## TASK DIRECTIONS:
Copy all entries without alteration and skip the pictures they hold.

[Dataset items]

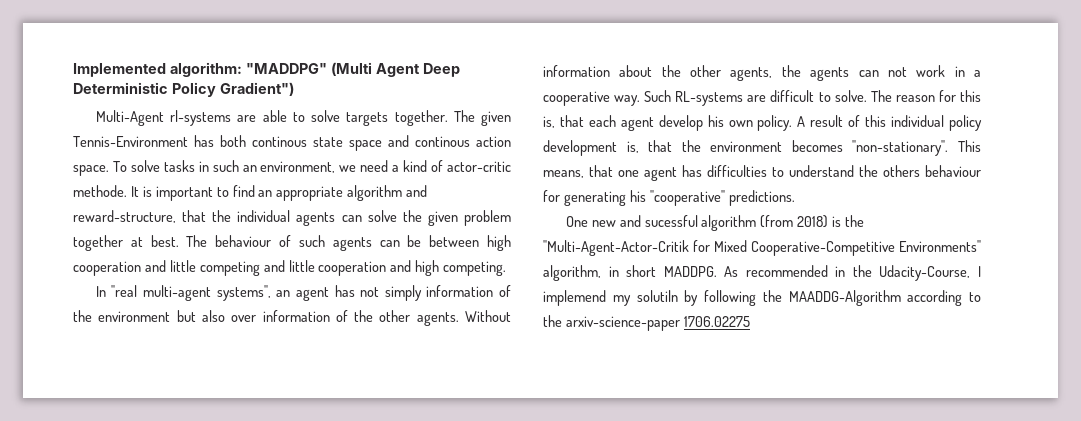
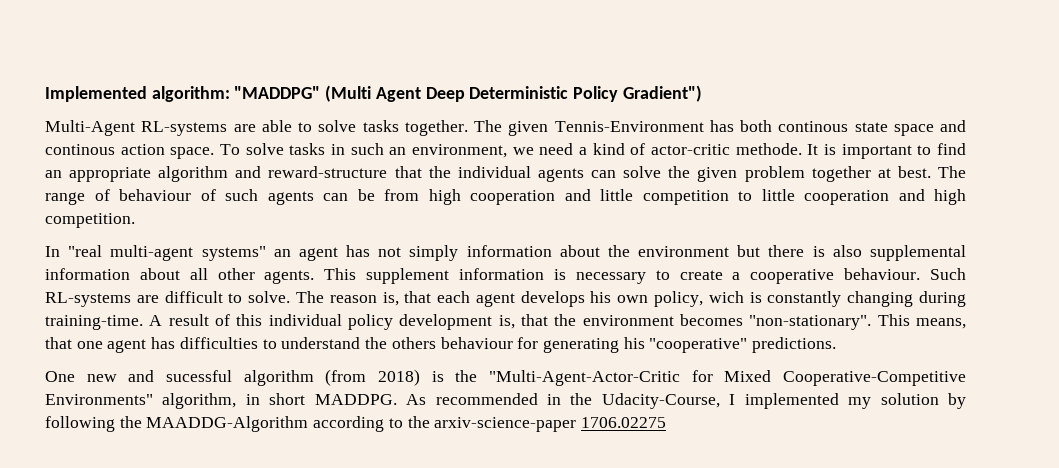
[170,110,232,126] rl-systems -> [141,121,228,136] RL-systems
[346,112,389,126] targets -> [362,120,399,132] tasks
[73,210,176,223] reward-structure, -> [268,166,388,178] reward-structure
(208, 241) none -> [45,189,110,205] range of
[429,235,480,247] between -> [384,189,419,201] from
[199,260,285,276] competing and -> [642,190,752,205] competition to
[443,261,507,276] competing. -> [45,213,135,228] competition.
[216,285,271,301] systems", -> [201,246,266,261] systems"
[499,285,512,297] of -> [559,245,600,257] about
[201,310,512,326] [543,65,965,81] also over information of the other agents. Without information about the other agents, the agents can not work in -> [768,245,966,261] [45,268,723,284] there is also supplemental information about all other agents. This supplement information is necessary to create
[614,95,641,106] way. -> [844,268,921,280] behaviour.
[938,90,981,102] for this -> (377, 299) none
[658,115,703,131] develop -> [520,291,585,307] develops
[757,115,793,131] policy. -> [654,291,966,307] [45,315,143,330] policy, wich is constantly changing during training-time.
[543,240,689,256] "Multi-Agent-Actor-Critik -> [489,370,680,386] "Multi-Agent-Actor-Critic
[543,290,678,306] implemend my solutiln -> [744,393,939,409] implemented my solution

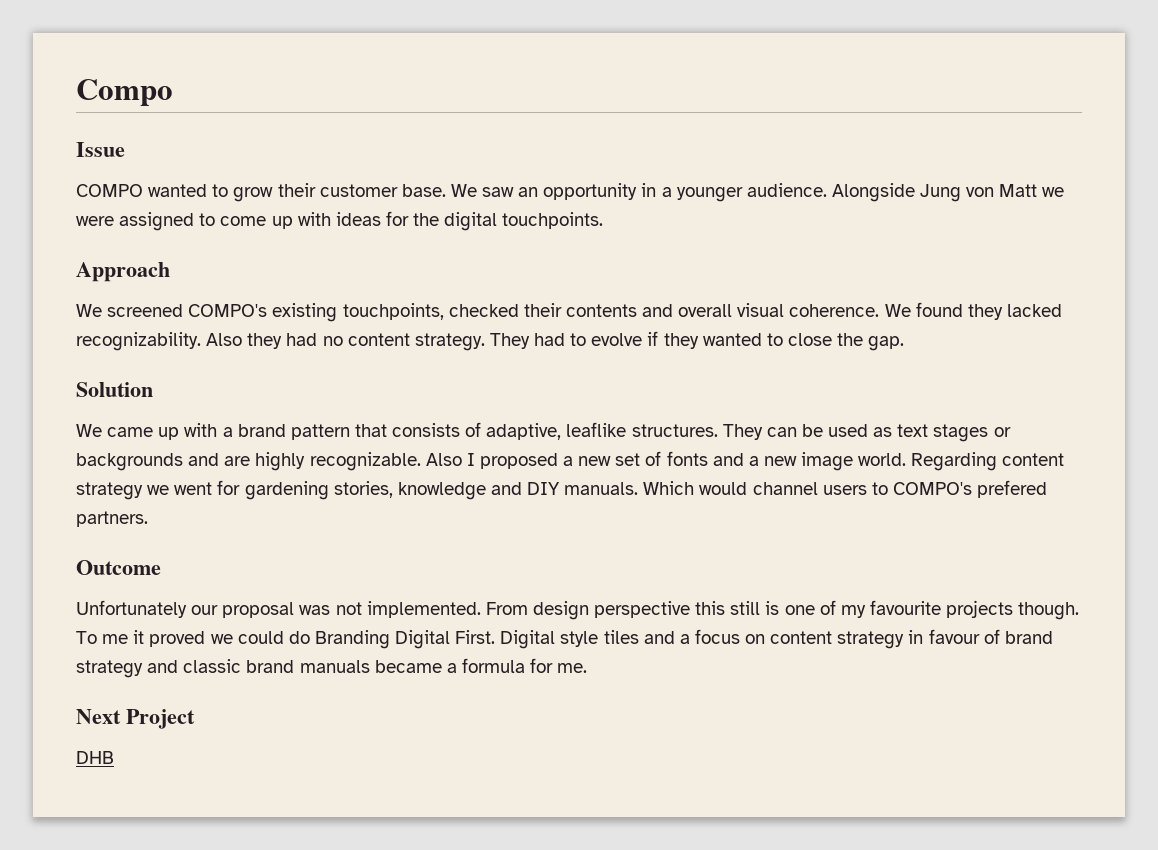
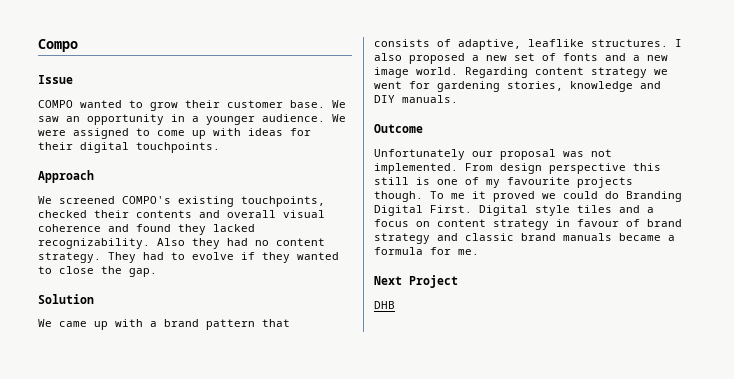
[831,183,1065,202] Alongside Jung von Matt we -> [332,114,346,122] We
[413,213,440,226] the -> [38,142,73,150] their
[789,304,911,317] coherence. We -> [38,224,129,232] coherence and
[722,424,1011,442] [76,452,475,471] They can be used as text stages or backgrounds and are highly recognizable. Also I -> [675,39,682,47] [374,53,402,61] I also
[643,480,1048,498] [76,511,148,527] Which would channel users to COMPO's prefered partners. -> (458, 99) none

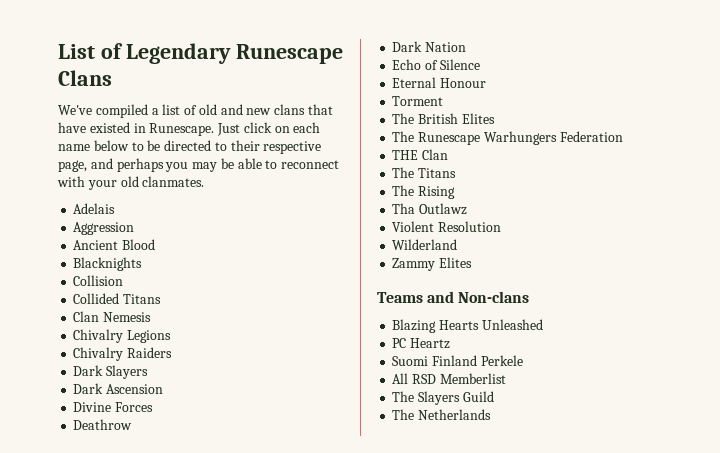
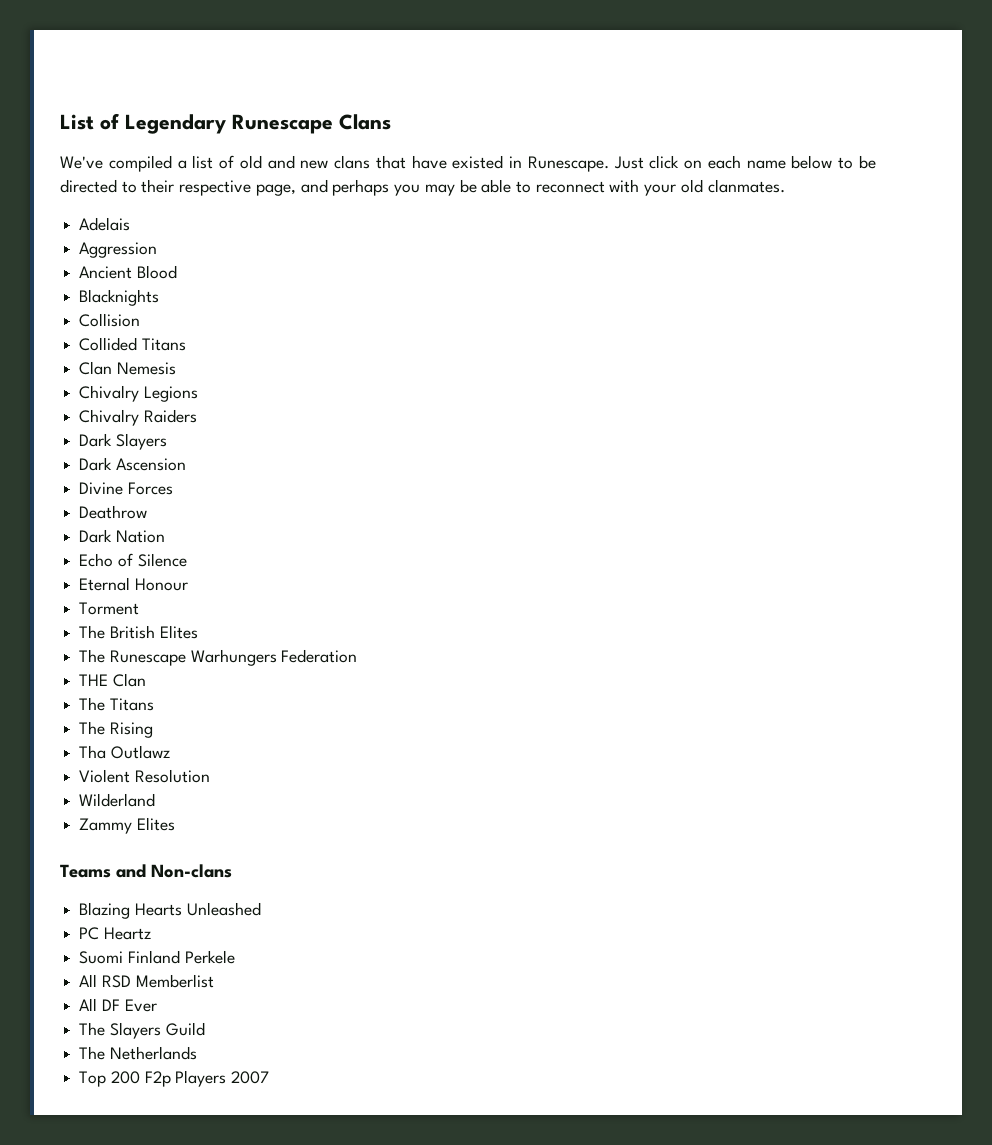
(506, 378) none -> [79,998,157,1012] // All DF Ever
(492, 414) none -> [79,1070,270,1087] // Top 200 F2p Players 2007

## EXERCISE ANSWER:
[170,110,232,126] rl-systems -> [141,121,228,136] RL-systems
[346,112,389,126] targets -> [362,120,399,132] tasks
[73,210,176,223] reward-structure, -> [268,166,388,178] reward-structure
(208, 241) none -> [45,189,110,205] range of
[429,235,480,247] between -> [384,189,419,201] from
[199,260,285,276] competing and -> [642,190,752,205] competition to
[443,261,507,276] competing. -> [45,213,135,228] competition.
[216,285,271,301] systems", -> [201,246,266,261] systems"
[499,285,512,297] of -> [559,245,600,257] about
[201,310,512,326] [543,65,965,81] also over information of the other agents. Without information about the other agents, the agents can not work in -> [768,245,966,261] [45,268,723,284] there is also supplemental information about all other agents. This supplement information is necessary to create
[614,95,641,106] way. -> [844,268,921,280] behaviour.
[938,90,981,102] for this -> (377, 299) none
[658,115,703,131] develop -> [520,291,585,307] develops
[757,115,793,131] policy. -> [654,291,966,307] [45,315,143,330] policy, wich is constantly changing during training-time.
[543,240,689,256] "Multi-Agent-Actor-Critik -> [489,370,680,386] "Multi-Agent-Actor-Critic
[543,290,678,306] implemend my solutiln -> [744,393,939,409] implemented my solution

[831,183,1065,202] Alongside Jung von Matt we -> [332,114,346,122] We
[413,213,440,226] the -> [38,142,73,150] their
[789,304,911,317] coherence. We -> [38,224,129,232] coherence and
[722,424,1011,442] [76,452,475,471] They can be used as text stages or backgrounds and are highly recognizable. Also I -> [675,39,682,47] [374,53,402,61] I also
[643,480,1048,498] [76,511,148,527] Which would channel users to COMPO's prefered partners. -> (458, 99) none

(506, 378) none -> [79,998,157,1012] // All DF Ever
(492, 414) none -> [79,1070,270,1087] // Top 200 F2p Players 2007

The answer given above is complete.